* What needs to be done *
The line containing "index mcp: (1138, 717)" opens the span to copy, and the last line of the records below closes it. Write out that span exactly.
--
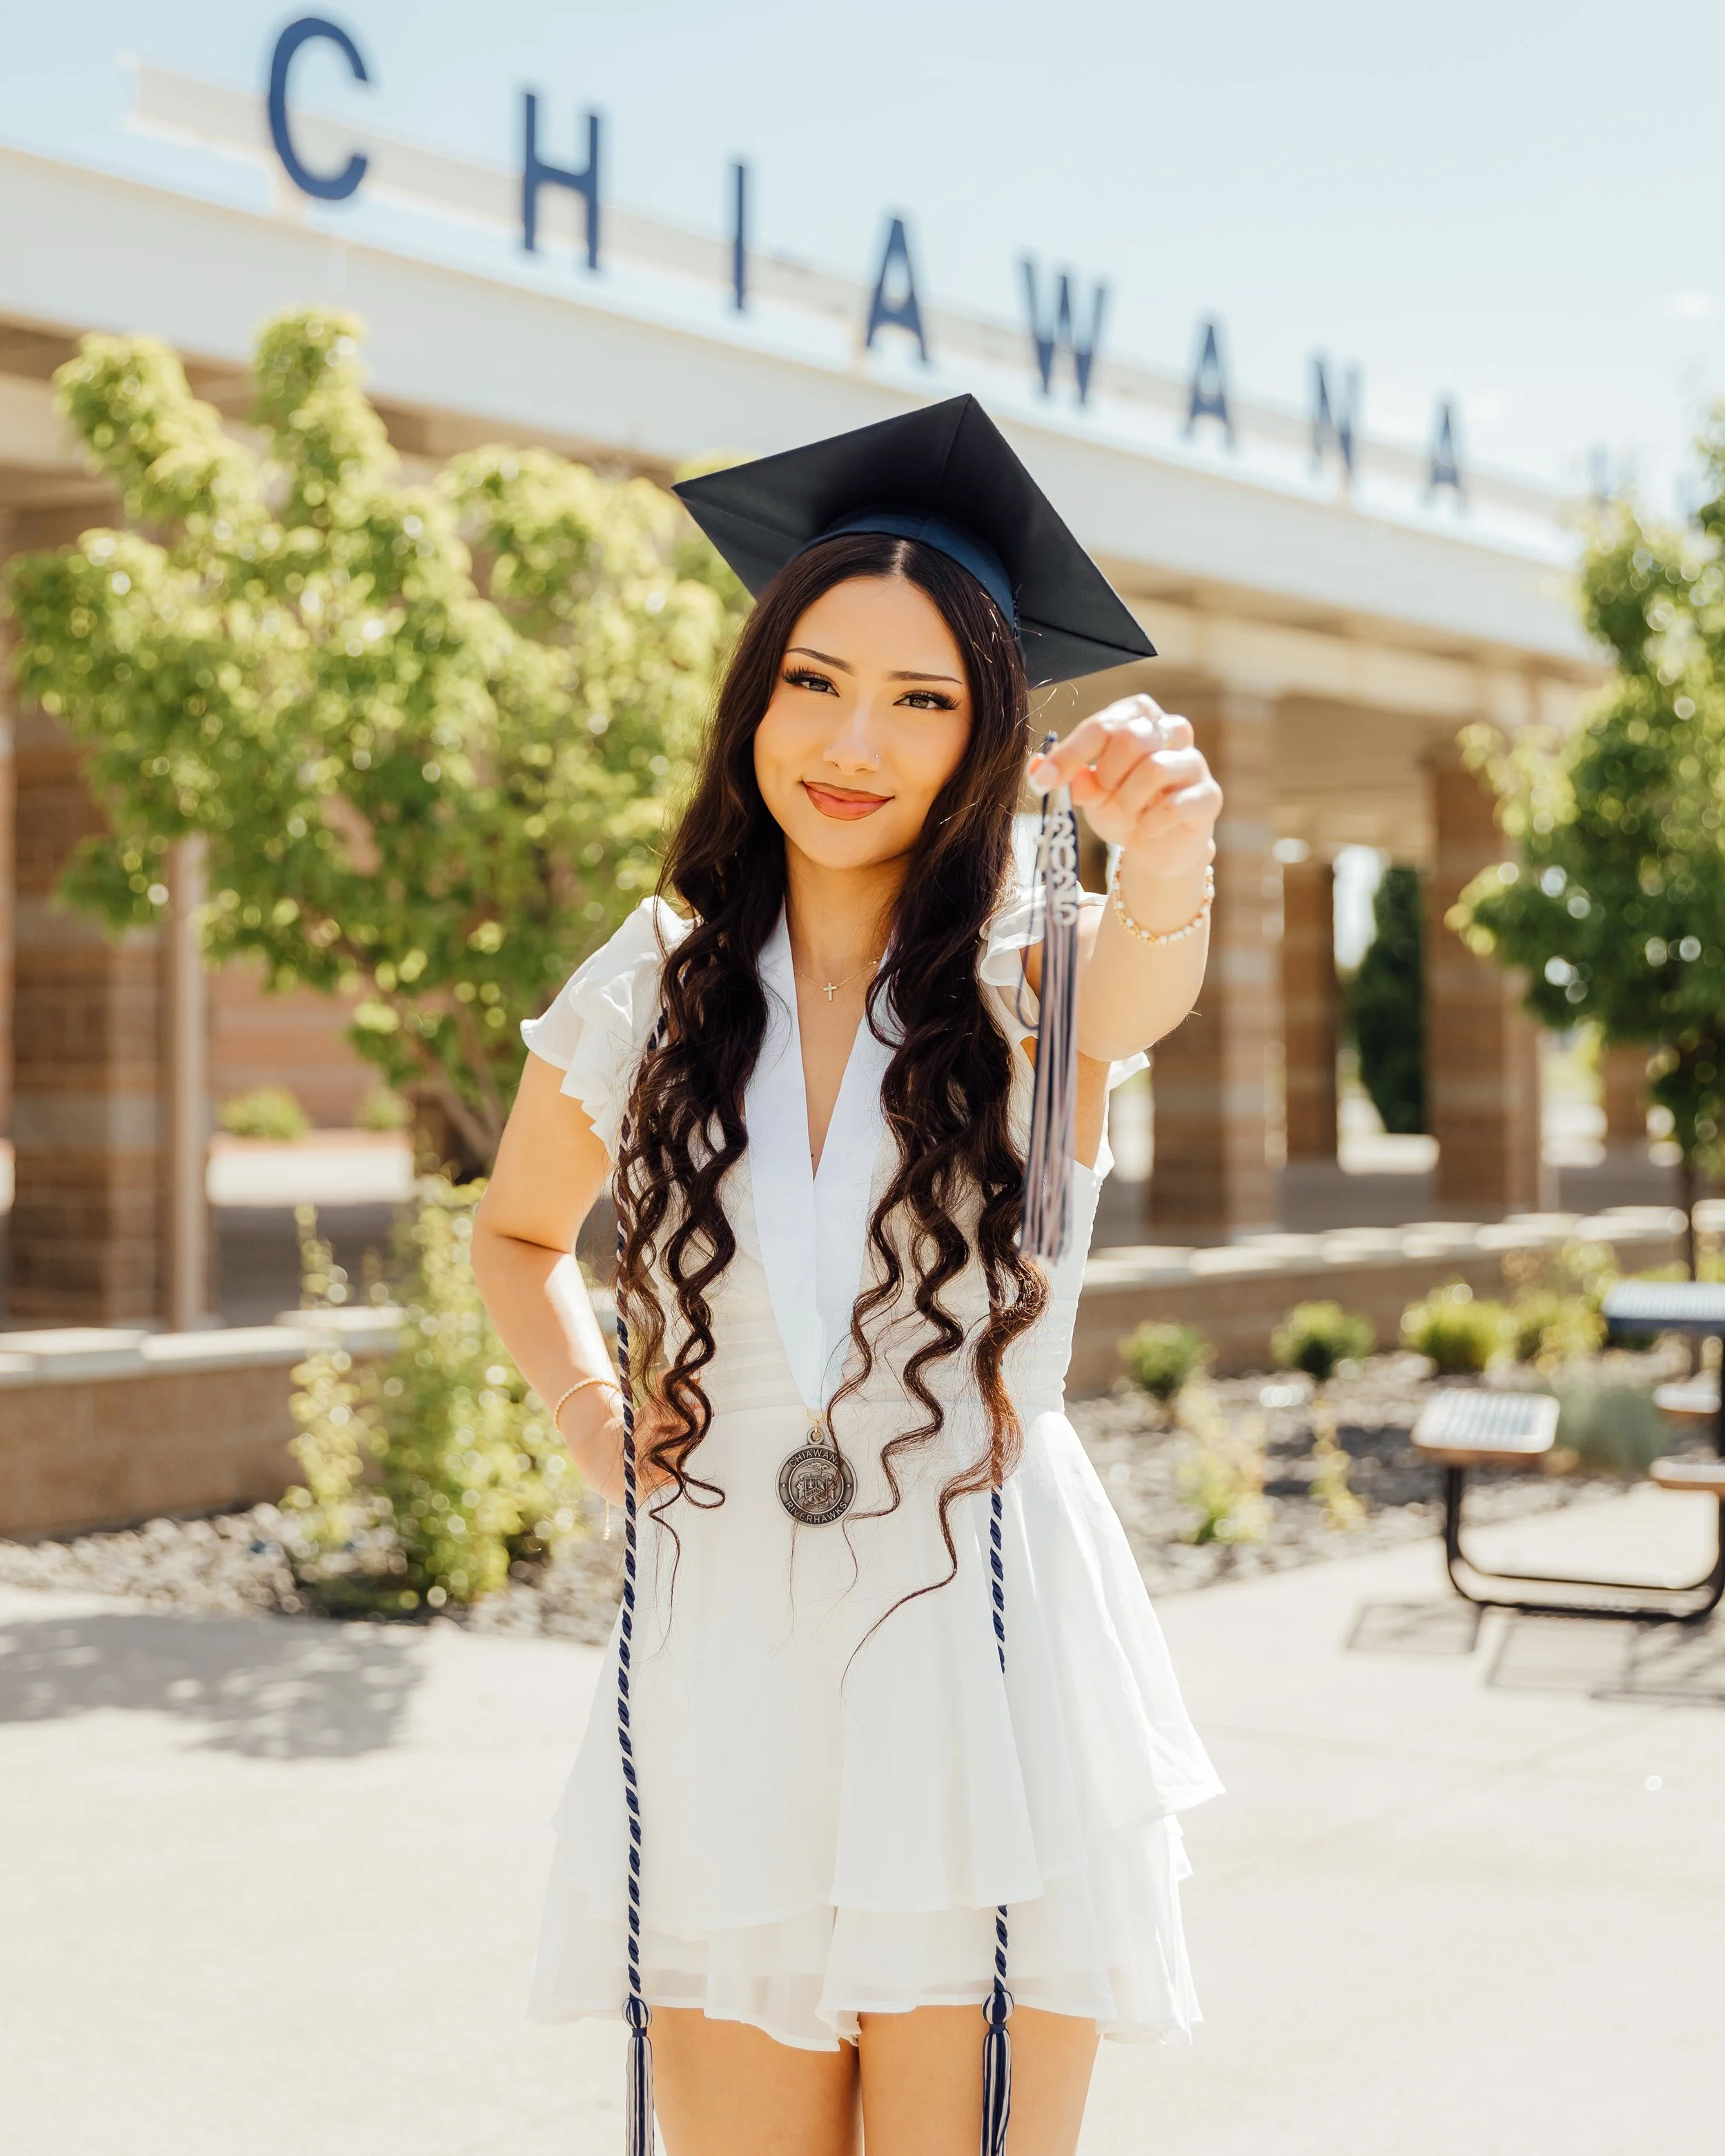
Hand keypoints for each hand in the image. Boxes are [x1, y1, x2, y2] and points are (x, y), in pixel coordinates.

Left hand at [1027, 695, 1220, 880]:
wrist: (1156, 848)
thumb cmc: (1124, 807)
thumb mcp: (1091, 794)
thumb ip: (1072, 779)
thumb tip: (1039, 767)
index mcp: (1138, 717)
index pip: (1104, 724)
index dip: (1070, 753)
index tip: (1044, 781)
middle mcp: (1172, 730)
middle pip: (1132, 738)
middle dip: (1107, 776)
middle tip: (1104, 797)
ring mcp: (1194, 762)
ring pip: (1155, 768)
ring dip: (1128, 801)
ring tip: (1127, 815)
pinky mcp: (1209, 796)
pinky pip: (1175, 805)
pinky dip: (1149, 824)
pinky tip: (1144, 831)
--
* Written reply *
index mcp: (1138, 717)
index pip: (1104, 724)
index dip: (1070, 753)
index tip: (1044, 781)
middle mcp: (1172, 730)
middle pip: (1132, 738)
middle dip: (1107, 776)
middle tip: (1104, 797)
ring mcp: (1194, 762)
ring pip: (1155, 768)
ring dip: (1128, 801)
ring tip: (1127, 815)
pinky mcp: (1209, 796)
pinky pip: (1175, 805)
pinky dip: (1149, 824)
pinky tip: (1144, 831)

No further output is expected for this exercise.